We enlighten ourselves. This is the work of raising our consciousness — and it looks different for every single one of us. For some it's study, for some it's prayer, for some it's simply paying closer attention to the patterns we keep repeating. Whatever the path, the purpose is the same: to respond to life from a place of love rather than reaction, while still powerfully co-creating in alignment with our highest path. It's a daily choice to see a little more clearly than you did yesterday.
We create abundance. We are each Creators at our core — not someday, not once we've earned it, but right now, at this moment. We can build the life we dream of on every level: emotional, spiritual, relational, material. This isn't about denying hardship or papering over real limitations. It's about remembering that abundance is built not despite our circumstances, but through how we choose to meet them.
The Outward Movement
Once the heart has room, love doesn't stay private. It moves outward into how we treat one another — into the texture of our actual, daily relationships. I have found the following eight qualities show us what a truly awakened heart looks like in relationship:
Attention: Neglect born of inattention damages relationships far more often than outright malice ever does. Most heartbreak doesn't come from cruelty — it comes from being looked past, day after day, until you start to wonder if you were ever really seen at all. Showing up, fully, with your phone down and your mind present, is itself an act of love. It costs nothing and it is everything.
Trust: The entire fabric of our life together — working, living, breathing alongside one another — rests on a subtle, inherent trust in each other's basic goodness. Without it, every interaction becomes a negotiation. With it, we can rest into one another. Trust is rarely lost in one dramatic moment; more often it erodes in small ones, and it is rebuilt the same slow way.
Honesty: Still, after everything, the best policy. Not the brutal kind that uses truth as a weapon, but the kind that simply refuses to build a relationship on a foundation that isn't real. Every small dishonesty we allow ourselves — the "it's fine" that isn't, the omission we tell ourselves doesn't count — quietly withdraws from a trust account we'll eventually need.
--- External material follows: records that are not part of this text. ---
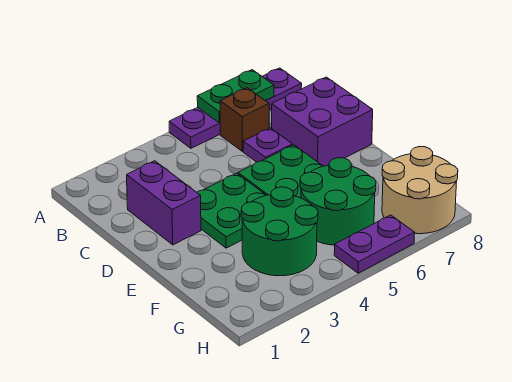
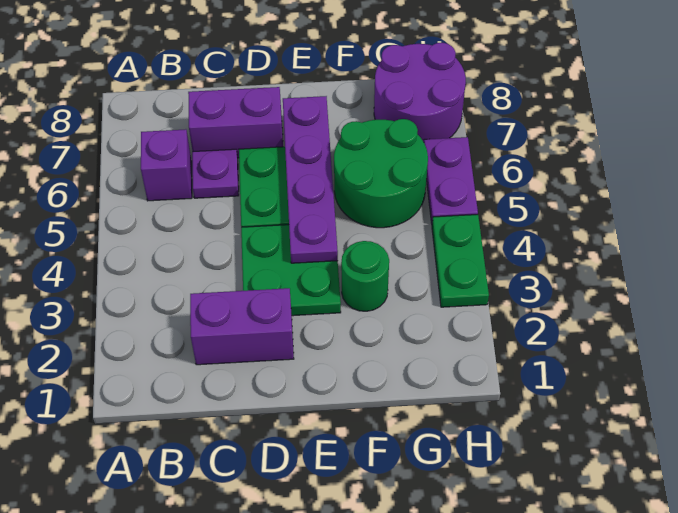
purple plate A5:A8 level 1 -> purple plate E4:E7 level 2
green plate A6:A7 level 2 -> green plate H3:H4 level 1
brown brick B6 level 1 -> purple brick B6 level 1
purple brick C7:D8 level 1 -> purple brick C7:D7 level 1
green round brick F3:G4 level 1 -> green round brick F3 level 1
tan round brick G7:H8 level 1 -> purple round brick G7:H8 level 1

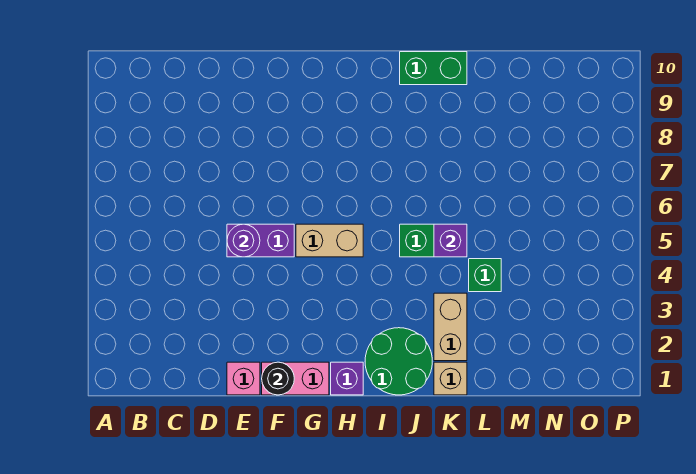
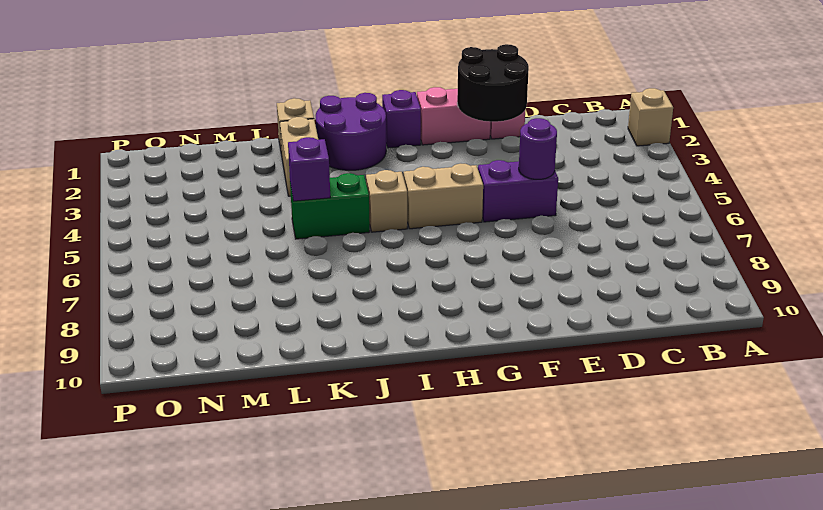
none -> tan brick A2 level 1
black round brick F1 level 2 -> black round brick E1:F2 level 2
green round brick I1:J2 level 1 -> purple round brick I1:J2 level 1
none -> tan brick I5 level 1
green brick J10:K10 level 1 -> none
green brick L4 level 1 -> none

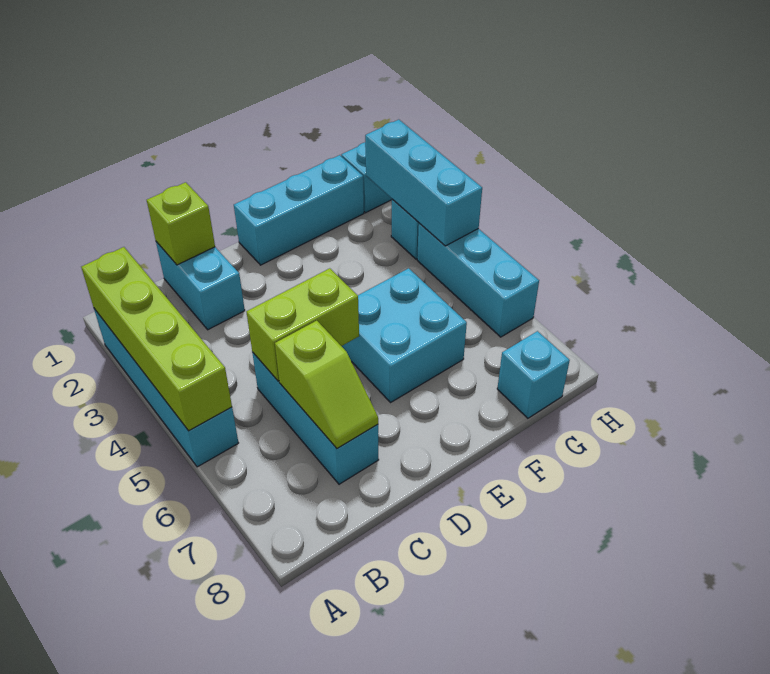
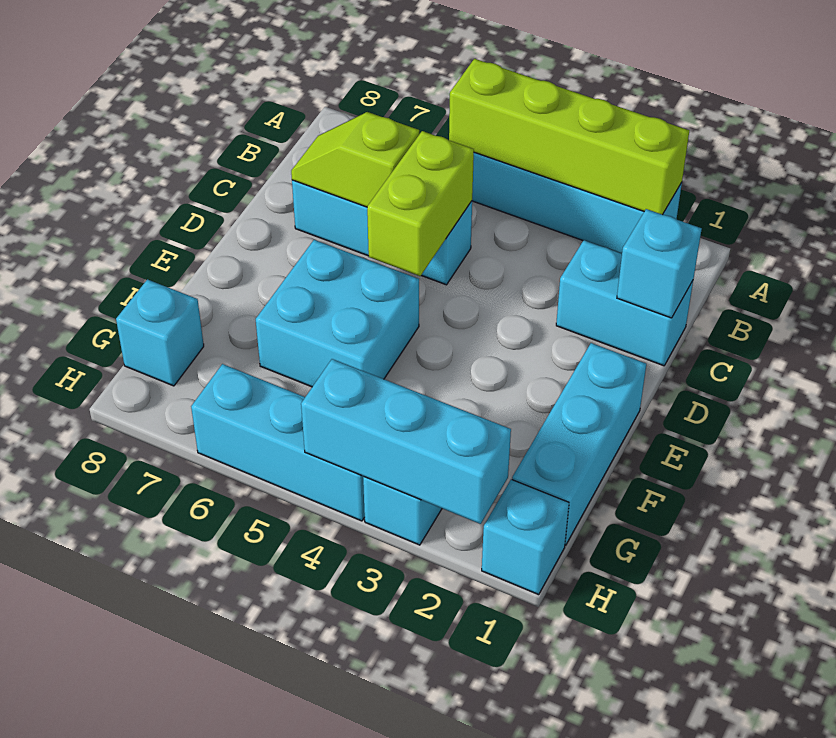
lime brick C1 level 2 -> cyan brick C1 level 2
Loyalty: We stand by the people we love in their darkest moments — not because we want to stand in the dark with them, but because we don't want them standing there alone. Loyalty isn't agreement, and it isn't blind defense. It's presence that doesn't disappear when things get hard, which is exactly when presence matters most.
Acceptance: We appreciate our similarities and respect our differences — both, not just one. It is easy to love what mirrors us back to ourselves. It is harder, and far more important, to extend that same regard to what doesn't. Acceptance doesn't mean we abandon discernment; it means we stop requiring someone to become like us before we'll consider them worthy of love.
Forgiveness: Imagine if everyone you knew were equally willing to apologize and to receive an apology. Most of our relational pain lives in that gap — the apology withheld, or the one offered and refused. Forgiveness is your remedy — yours to offer, yours to receive — and it is one of the few medicines that heals the giver as much as the receiver.
Empathy: It is our shared pain, more than our shared joy, that connects us at the deepest level. We are all walking through something, even when it doesn't show. Treating each other with that knowledge — gently, without assumption, with room for what we cannot see — changes everything about how we move through the world together.
Self-Love: Relationships don't create joy — they reflect it. The joy was always meant to come from within first. We cannot offer attention, trust, honesty, loyalty, acceptance, forgiveness, and empathy from an empty well. Self-love fills the well so there is something real to give.
Coming Home to the Heart
Right now, wherever you are, bring your attention into your heart. Place your hand there and feel it — not just as an organ, but as the seat of something larger. Notice the subtle shift in your awareness, the quiet ground beneath fear, sorrow, anger, doubt.
This is the place we should pray from. This is the place we should speak from. This is the place we should live from.